EXERCISE AIM:
Format the lines of the items below as a Markdown table with the columns Number and Text, starting at the line that contains "family: Laridae" and ending at the line that contains "common name: Green ash", both lines included. Give each line its row number in order, and leave out any blank lines.

LISTING:
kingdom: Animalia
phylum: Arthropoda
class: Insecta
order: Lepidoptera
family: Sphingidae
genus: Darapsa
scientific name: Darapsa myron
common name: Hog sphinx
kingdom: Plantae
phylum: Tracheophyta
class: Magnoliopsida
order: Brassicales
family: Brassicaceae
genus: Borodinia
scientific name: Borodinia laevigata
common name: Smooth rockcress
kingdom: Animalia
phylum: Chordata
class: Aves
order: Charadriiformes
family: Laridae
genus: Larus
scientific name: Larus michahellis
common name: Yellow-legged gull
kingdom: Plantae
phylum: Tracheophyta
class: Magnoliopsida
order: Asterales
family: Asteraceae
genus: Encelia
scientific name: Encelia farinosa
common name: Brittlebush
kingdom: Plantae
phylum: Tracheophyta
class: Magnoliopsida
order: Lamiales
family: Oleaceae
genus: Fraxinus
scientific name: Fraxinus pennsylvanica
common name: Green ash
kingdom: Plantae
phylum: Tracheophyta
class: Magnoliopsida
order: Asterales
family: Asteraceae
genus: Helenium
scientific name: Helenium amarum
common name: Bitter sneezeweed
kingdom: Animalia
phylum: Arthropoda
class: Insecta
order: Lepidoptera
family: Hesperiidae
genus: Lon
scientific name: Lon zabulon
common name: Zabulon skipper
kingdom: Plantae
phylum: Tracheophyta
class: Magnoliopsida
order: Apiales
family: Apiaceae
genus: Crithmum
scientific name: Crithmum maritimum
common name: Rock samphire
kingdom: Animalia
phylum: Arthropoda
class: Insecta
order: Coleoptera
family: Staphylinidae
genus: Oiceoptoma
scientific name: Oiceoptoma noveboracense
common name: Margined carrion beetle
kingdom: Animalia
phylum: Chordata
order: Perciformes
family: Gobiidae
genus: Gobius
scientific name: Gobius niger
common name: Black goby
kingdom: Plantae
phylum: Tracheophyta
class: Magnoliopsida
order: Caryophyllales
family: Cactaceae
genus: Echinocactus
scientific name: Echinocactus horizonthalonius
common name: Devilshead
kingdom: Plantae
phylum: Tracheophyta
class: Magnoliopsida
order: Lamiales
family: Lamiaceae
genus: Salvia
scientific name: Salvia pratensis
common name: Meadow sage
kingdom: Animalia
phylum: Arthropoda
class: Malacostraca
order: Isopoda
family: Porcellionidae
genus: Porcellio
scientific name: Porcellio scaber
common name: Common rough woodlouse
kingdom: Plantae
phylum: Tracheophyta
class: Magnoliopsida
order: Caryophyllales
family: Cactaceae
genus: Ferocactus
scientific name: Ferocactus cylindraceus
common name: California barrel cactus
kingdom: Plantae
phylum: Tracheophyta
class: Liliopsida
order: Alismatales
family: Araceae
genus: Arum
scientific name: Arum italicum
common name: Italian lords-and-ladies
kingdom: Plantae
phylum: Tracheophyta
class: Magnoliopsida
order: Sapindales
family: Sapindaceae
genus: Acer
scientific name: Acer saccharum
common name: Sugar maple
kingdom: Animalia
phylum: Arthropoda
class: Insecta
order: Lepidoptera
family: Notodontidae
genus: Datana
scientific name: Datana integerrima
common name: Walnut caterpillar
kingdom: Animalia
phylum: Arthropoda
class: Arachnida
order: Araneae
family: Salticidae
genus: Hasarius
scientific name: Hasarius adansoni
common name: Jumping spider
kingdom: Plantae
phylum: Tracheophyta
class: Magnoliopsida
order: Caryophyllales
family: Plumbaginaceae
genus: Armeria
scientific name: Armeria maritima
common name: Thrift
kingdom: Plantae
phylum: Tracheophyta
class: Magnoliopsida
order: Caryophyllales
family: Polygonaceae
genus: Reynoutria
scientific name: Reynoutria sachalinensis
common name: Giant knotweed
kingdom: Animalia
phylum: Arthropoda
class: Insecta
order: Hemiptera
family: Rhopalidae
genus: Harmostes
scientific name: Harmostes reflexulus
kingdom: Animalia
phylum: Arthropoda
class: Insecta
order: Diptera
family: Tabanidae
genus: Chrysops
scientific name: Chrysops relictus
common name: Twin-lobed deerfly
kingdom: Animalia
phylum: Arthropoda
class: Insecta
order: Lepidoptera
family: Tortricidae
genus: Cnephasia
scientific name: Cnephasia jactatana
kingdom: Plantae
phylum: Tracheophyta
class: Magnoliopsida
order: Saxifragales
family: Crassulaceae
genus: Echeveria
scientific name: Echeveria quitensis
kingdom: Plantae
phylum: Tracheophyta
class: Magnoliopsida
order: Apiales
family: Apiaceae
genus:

EXERCISE RESPONSE:
| Number | Text |
|---|---|
| 1 | family: Laridae |
| 2 | genus: Larus |
| 3 | scientific name: Larus michahellis |
| 4 | common name: Yellow-legged gull |
| 5 | kingdom: Plantae |
| 6 | phylum: Tracheophyta |
| 7 | class: Magnoliopsida |
| 8 | order: Asterales |
| 9 | family: Asteraceae |
| 10 | genus: Encelia |
| 11 | scientific name: Encelia farinosa |
| 12 | common name: Brittlebush |
| 13 | kingdom: Plantae |
| 14 | phylum: Tracheophyta |
| 15 | class: Magnoliopsida |
| 16 | order: Lamiales |
| 17 | family: Oleaceae |
| 18 | genus: Fraxinus |
| 19 | scientific name: Fraxinus pennsylvanica |
| 20 | common name: Green ash |